First, plans are nothing more than just that. Some lines on a drawing and words on a page with little or no relationship to what will be done, when it will be done or what it will cost. Any resemblance between plan and execution is a rare coincidence.
The other thing we can learn is the destructive impact of greed, in this case known as "matching funds" or "leverage". The belief (or even the reality) that the "planners" can dip into other people's money generally inflates the plan well beyond what is needed. Often we wind up with a plan so grand that it is offensive to sensible folks.
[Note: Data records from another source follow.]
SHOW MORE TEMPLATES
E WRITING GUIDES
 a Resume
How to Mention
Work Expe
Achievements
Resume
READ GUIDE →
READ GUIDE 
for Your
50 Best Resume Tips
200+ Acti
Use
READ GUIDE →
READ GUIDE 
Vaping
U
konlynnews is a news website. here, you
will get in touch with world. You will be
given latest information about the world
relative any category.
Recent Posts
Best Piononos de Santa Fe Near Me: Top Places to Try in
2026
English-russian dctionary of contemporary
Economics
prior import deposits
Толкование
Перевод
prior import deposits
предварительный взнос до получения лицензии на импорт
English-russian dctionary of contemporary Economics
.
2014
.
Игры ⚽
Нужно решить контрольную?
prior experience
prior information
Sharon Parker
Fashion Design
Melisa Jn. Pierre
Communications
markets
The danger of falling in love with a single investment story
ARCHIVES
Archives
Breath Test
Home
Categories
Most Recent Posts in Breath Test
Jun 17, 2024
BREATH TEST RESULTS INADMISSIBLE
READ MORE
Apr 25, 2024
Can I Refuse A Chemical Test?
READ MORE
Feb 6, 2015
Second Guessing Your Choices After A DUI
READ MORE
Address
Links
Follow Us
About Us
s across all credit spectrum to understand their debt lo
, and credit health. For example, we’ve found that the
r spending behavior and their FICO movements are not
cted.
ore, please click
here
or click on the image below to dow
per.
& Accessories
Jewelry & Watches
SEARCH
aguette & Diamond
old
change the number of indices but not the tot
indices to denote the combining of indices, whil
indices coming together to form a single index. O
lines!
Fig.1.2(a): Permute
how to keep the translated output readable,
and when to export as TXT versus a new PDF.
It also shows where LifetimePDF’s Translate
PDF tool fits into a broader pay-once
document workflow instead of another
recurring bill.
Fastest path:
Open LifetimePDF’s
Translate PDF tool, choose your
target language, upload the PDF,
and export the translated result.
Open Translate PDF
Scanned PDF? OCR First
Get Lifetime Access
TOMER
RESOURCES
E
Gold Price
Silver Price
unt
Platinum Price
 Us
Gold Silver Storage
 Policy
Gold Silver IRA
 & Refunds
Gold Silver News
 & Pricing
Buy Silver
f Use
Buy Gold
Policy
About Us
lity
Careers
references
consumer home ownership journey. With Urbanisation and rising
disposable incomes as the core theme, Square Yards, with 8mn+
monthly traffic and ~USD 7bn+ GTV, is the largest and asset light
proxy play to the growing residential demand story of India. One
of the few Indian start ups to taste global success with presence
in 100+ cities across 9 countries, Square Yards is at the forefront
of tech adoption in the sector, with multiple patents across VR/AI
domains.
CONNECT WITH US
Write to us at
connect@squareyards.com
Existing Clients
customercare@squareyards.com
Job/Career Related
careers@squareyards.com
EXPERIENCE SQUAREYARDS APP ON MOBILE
This seems to have happened with the Parkway to Nowhere. The grand plan requires ripping everything up, pavement, median and trees so as to reconfigure to a median-less two-lane with sidewalks and bike lanes. This is the "Cadillac" plan. A simpler, cheaper, but equally effective transformation would include conversion of the outside lanes into raised sidewalks and bike lanes, add raised pedestrian crossings, repave the center lanes, retain the median with its trees and double-lanes only at each end.
This probably is not expensive enough to warrant matching funds making it a non-starter for a modern city government.